§ **GIVEN PASSAGE**
· · · · · · ·

Veeravalli Seshadri Varadarajan (18 May 1937 – 25 April 2019) was an Indian mathematician at the University of California, Los Angeles, who worked in many areas of mathematics, including probability, Lie groups and their representations, quantum mechanics, differential equations, and supersymmetry.

Biography

Varadarajan's father, Seshadri, was an Inspector of Schools in the Department of Education. He was transferred to Madras where the medium of instruction was generally English. After Varadarajan completed his high school studies, he joined Intermediate for two years at Loyola College, Madras where he was taught mathematics by K.A. Adivarahan, a very strict disciplinarian who made a strong impression on him. Varadarajan received his undergraduate degree in 1957 from Presidency College, Madras and his doctorate in 1960 from the Indian Statistical Institute in Calcutta, under the supervision of C. R. Rao. He was one of the "famous four" at the Indian Statistical Institute during 1956-1963 (the others being
R. Ranga Rao, K. R. Parthasarathy, and S. R. Srinivasa Varadhan). In 1960, after his doctorate, Varadarajan went to Princeton University as a post-doctoral fellow and in the Fall of 1960 he went to the University of Washington, Seattle where he spent the academic year, followed by a year at the Courant Institute at NYU, after which he returned to the Indian Statistical Institute in 1962.  He joined the Department of Mathematics at UCLA in 1965.  Varadarajan was a member of the Institute for Advanced Study during the periods September 1968 until December 1968 and January 1976 until June 1976.  In March 2019, it was announced by UCLA that Varadarajan and his wife had donated $1 million to the Department of Mathematics at UCLA to establish the Ramanujan Visiting Professorship.

· · · · · · ·

§ **TASKS TO CARRY OUT**
1 > Please update the Varadarajan biography from "Veeravalli Seshadri Varadarajan" to "equations, and supersymmetry.", starting at the first and ending at the second, and change "Lie groups" to "algebraic groups".
2 > Name every area of mathematics that the Varadarajan biography says he worked in.

Records from a collection:
· · · · · · ·

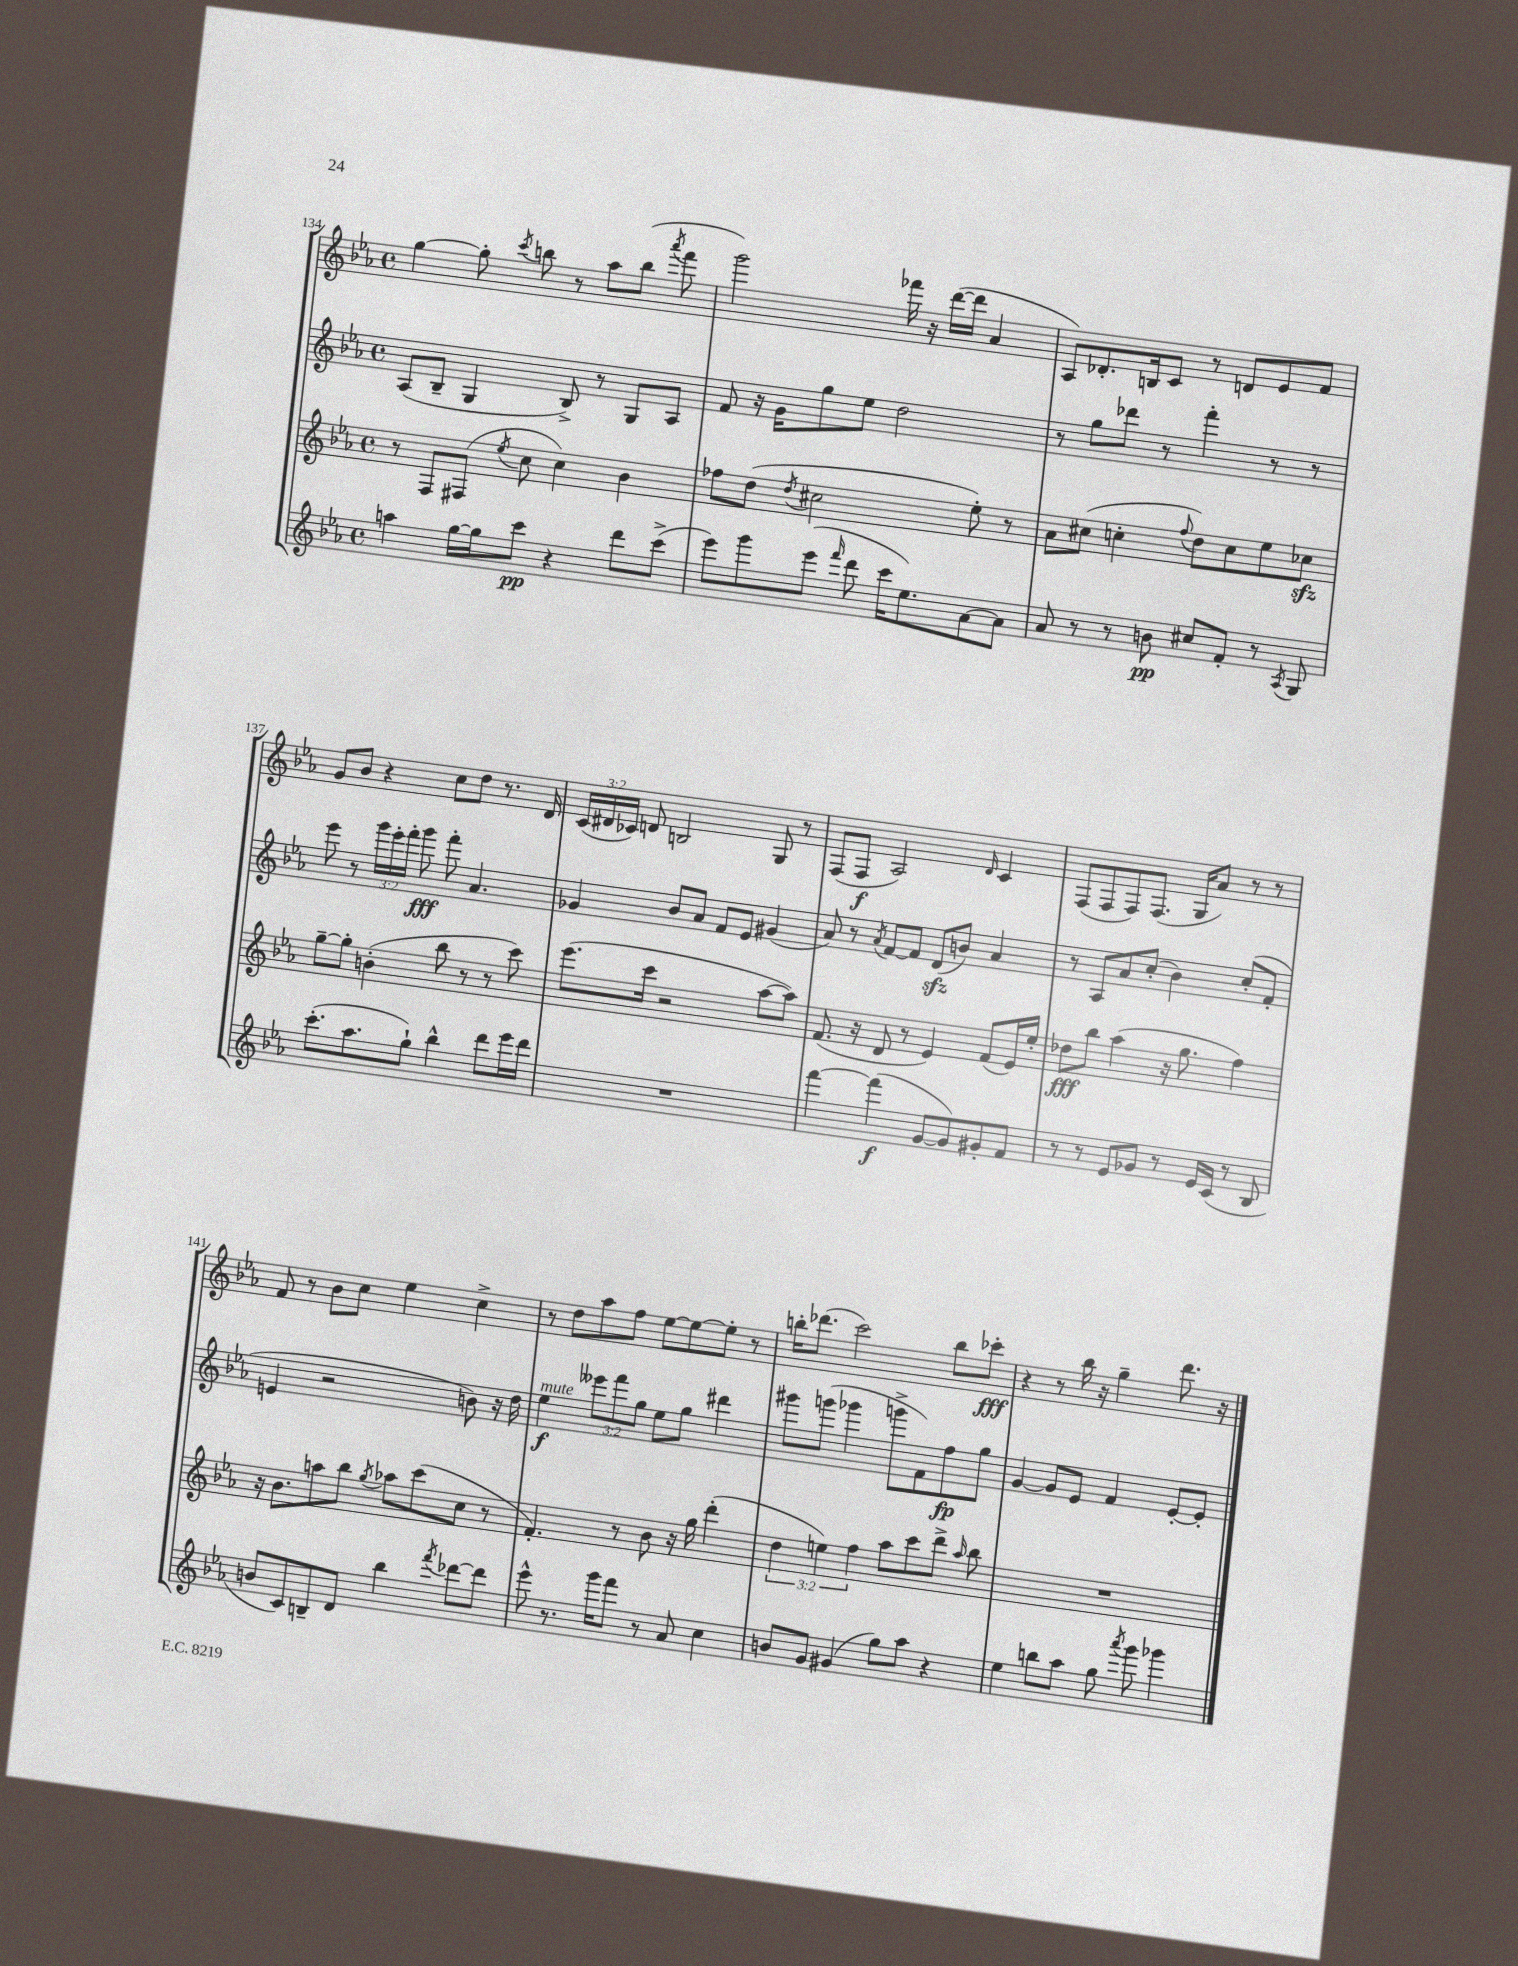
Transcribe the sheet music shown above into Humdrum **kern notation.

**kern	**kern	**kern	**kern
*staff4	*staff3	*staff2	*staff1
*clefG2	*clefG2	*clefG2	*clefG2
*k[b-e-a-]	*k[b-e-a-]	*k[b-e-a-]	*k[b-e-a-]
*M4/4	*M4/4	*M4/4	*M4/4
*met(c)	*met(c)	*met(c)	*met(c)
4aa	8r	(8A-	[4gg
.	8F	8B-~	.
[16gg	(8F#	4G	8gg']
16gg]	.	.	.
.	8qee-	.	8qccc
8ccc	8cc	.	8bb
4r	4cc)	8B-^)	8r
.	.	8r	8aa-
8ddd	4b-	8G	(8bb
.	.	.	8qaaa-
(8ccc^	.	8A-	8fff
=	=	=	=
8eee-)	8ff-	8f	2ggg)
8ggg	(8dd	16r	.
.	.	16g	.
.	8qdd	.	.
(8eee-	2cc#	8gg	.
16qqfff	.	.	.
8ddd	.	8ee-	.
16ccc	.	2dd	16fff-
8.ee-)	.	.	16r
.	.	.	([16ddd
.	.	.	16ddd]
[8a-	8ee-')	.	4a-
8a-]	8r	.	.
=	=	=	=
8a-	8a-	8r	8A-)
8r	(8cc#	8gg	8.d-'
8r	4cc'	8ddd-	.
.	.	.	16B
8b	.	8r	8c
.	8qqff	.	.
8cc#	8dd)	4fff'	8r
8f'	8cc	.	8d
8r	8ee-	8r	8e-
8qA-	.	.	.
8G	8cc-	8r	8f
=	=	=	=
(8.ccc'	[8gg~	8eee-	8g
.	8gg']	8r	8b-
8.aa-	.	.	.
.	(4b'	24ggg	4r
.	.	24eee-'	.
.	.	24fff'	.
8gg`)	.	8ggg	.
4bb-^^	8bb-	8fff'	8cc
.	8r	4.a-	8dd
8ddd	8r	.	8.r
16eee-	8ccc)	.	.
16ddd	.	.	16d
=	=	=	=
1r	(8.eee-	4g-	(24c
.	.	.	24d#
.	.	.	24c-)
.	.	.	8d
.	16ccc	.	.
.	2r	8b-	2B
.	.	8a-	.
.	.	8f	.
.	.	8e-	.
.	[8aa-	(4g#	8G
.	8aa-])	.	8r
=	=	=	=
[4fff	(8.f	8a-)	(8F
.	.	8r	8F
.	16r	.	.
.	.	8qa-	.
(4fff]	8d	[8f	2A-)
.	8r	8f]	.
[8g	4e-)	(8d	.
8g])	.	8b)	.
.	.	.	16qqd
8g#'	(8f	4a-	4c
8f	16e-)	.	.
.	16ee-'	.	.
=	=	=	=
8r	8dd-	8r	(8F
8r	8bb-	8A-	8F
8e-	(4aa-	8a-	8F)
8g-	.	(8cc'	(8.F
8r	16r	4b-)	.
.	8.gg	.	16G
16e-	.	.	8a-)
(16c	.	.	.
8r	4ff)	(8cc'	8r
8B-	.	8f'	8r
=	=	=	=
8b	16r	4e	8f
.	8.b-	.	.
8c)	.	.	8r
8B~	8aa	2r	8b-
8d	8bb-	.	8cc
.	8qgg	.	.
4bb-	8aa-	.	4ee-
.	(8ccc	.	.
8qfff	.	.	.
[8ddd-	8cc	8b)	4cc^
8ddd-]	8r	16r	.
.	.	16dd	.
=	=	=	=
8eee-^^	4.f')	4ee-	8r
8.r	.	.	8dd
.	.	12eee--	8aa-
16ggg	.	.	.
.	.	12fff	.
8fff	8r	.	8ff
.	.	12gg	.
8r	8b-	8ee-	[8ee-
8a-	16r	8gg	8ee-_
.	16gg	.	.
4cc	(4ddd'	4ddd#	8ee-']
.	.	.	8r
=	=	=	=
8b	6dd	8ggg#	16bb'
.	.	.	(8.ddd-
8g	.	(8ggg	.
.	6ee)	.	.
(4g#	.	4ggg-	2ccc)
.	6ff	.	.
8gg)	8aa-	8ggg^	.
8aa-	8ccc	8f)	.
4r	8ddd^	8ff	8bb
.	16qqaa-	.	.
.	8bb-	8gg	8ccc-'
=	=	=	=
4ee-	1r	[4g	4r
8bb	.	8g]	8r
8aa-	.	8e-	16bb-
.	.	.	16r
8gg	.	4f	4gg~
8qaaa-	.	.	.
8ggg	.	.	.
4ggg-	.	[8e-'	8.ddd
.	.	8e-']	.
.	.	.	16r
==	==	==	==
*-	*-	*-	*-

· · · · · · ·

§ **TASK-BY-TASK OUTPUTS**
1 >
Veeravalli Seshadri Varadarajan (18 May 1937 – 25 April 2019) was an Indian mathematician at the University of California, Los Angeles, who worked in many areas of mathematics, including probability, algebraic groups and their representations, quantum mechanics, differential equations, and supersymmetry.

2 > Probability, Lie groups and their representations, quantum mechanics, differential equations, and supersymmetry.